§ PROBLEM TO WORK ON: Every line of the entries below that carries the string "elbow" should be copied.

§ TASK MATERIAL:
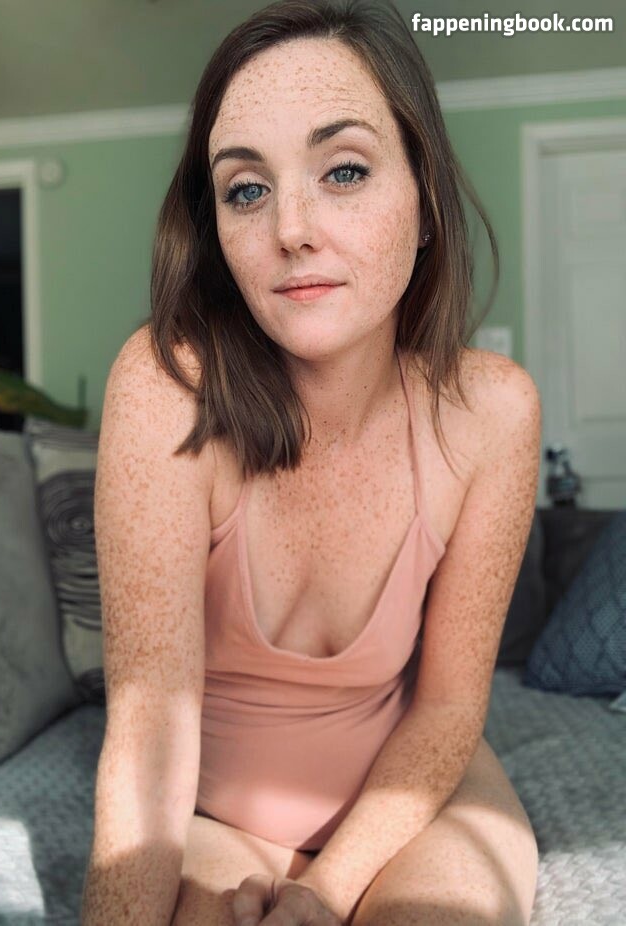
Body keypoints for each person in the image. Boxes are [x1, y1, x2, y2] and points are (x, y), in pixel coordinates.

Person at [81, 1, 542, 924]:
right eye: (246, 190)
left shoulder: (493, 413)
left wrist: (323, 896)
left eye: (344, 170)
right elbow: (149, 723)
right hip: (220, 814)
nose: (290, 228)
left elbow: (449, 711)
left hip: (409, 805)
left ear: (425, 205)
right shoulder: (165, 384)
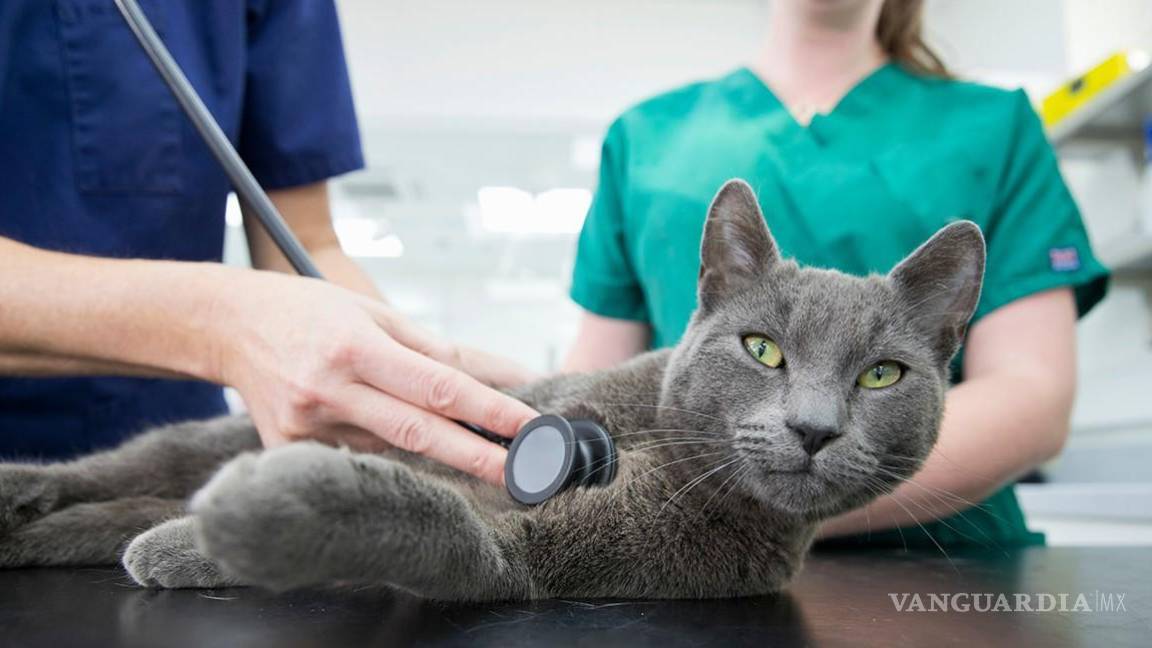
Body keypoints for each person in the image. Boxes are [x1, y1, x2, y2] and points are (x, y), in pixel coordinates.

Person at [564, 0, 1109, 547]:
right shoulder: (644, 137)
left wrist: (733, 515)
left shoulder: (995, 127)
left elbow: (1031, 396)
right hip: (671, 571)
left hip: (938, 578)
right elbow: (596, 391)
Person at [0, 0, 536, 484]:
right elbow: (247, 315)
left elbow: (304, 244)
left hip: (173, 473)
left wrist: (406, 378)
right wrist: (222, 325)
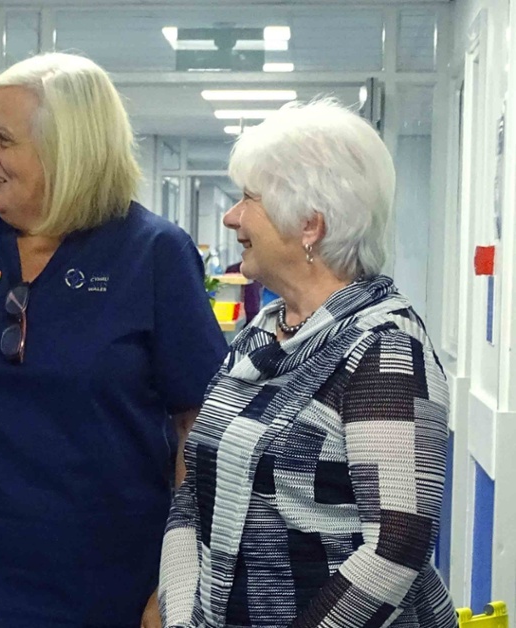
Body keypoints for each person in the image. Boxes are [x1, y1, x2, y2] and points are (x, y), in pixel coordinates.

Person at [0, 52, 227, 628]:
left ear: (68, 150)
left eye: (3, 140)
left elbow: (197, 429)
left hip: (108, 587)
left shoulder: (153, 253)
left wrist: (174, 583)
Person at [158, 100, 458, 628]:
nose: (232, 217)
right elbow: (192, 497)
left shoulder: (383, 348)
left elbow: (397, 547)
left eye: (249, 199)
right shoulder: (261, 332)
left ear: (309, 225)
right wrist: (184, 617)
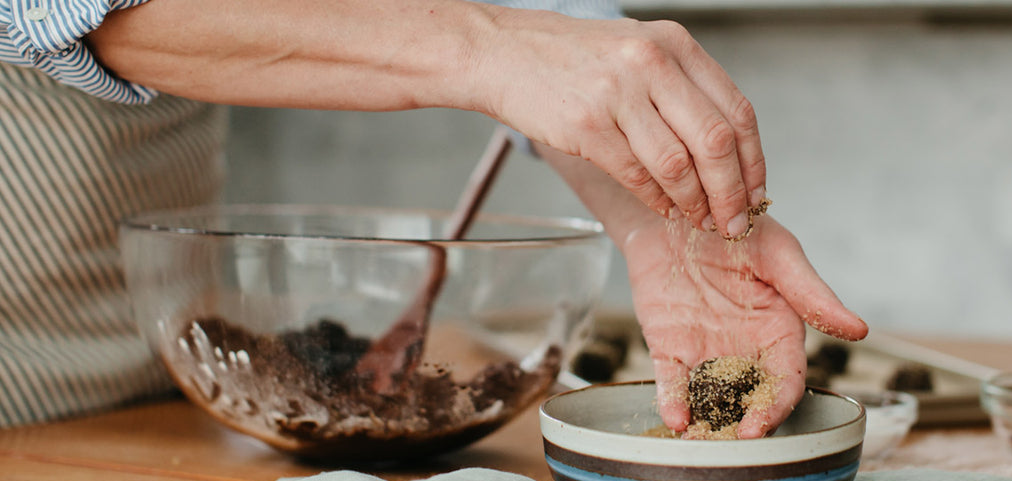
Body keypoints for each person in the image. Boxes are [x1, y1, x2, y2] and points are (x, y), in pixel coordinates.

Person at [0, 0, 867, 437]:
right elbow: (66, 13)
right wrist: (489, 51)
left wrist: (655, 220)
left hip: (159, 377)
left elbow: (537, 12)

§ ANSWER BOX:
right elbow: (149, 723)
left elbow: (449, 711)
left elbow: (1031, 396)
right elbow: (596, 391)
right elbow: (247, 315)
left elbow: (304, 244)
left elbow: (197, 429)
right elbow: (192, 497)
left elbow: (397, 547)
right elbow: (66, 13)
left elbow: (537, 12)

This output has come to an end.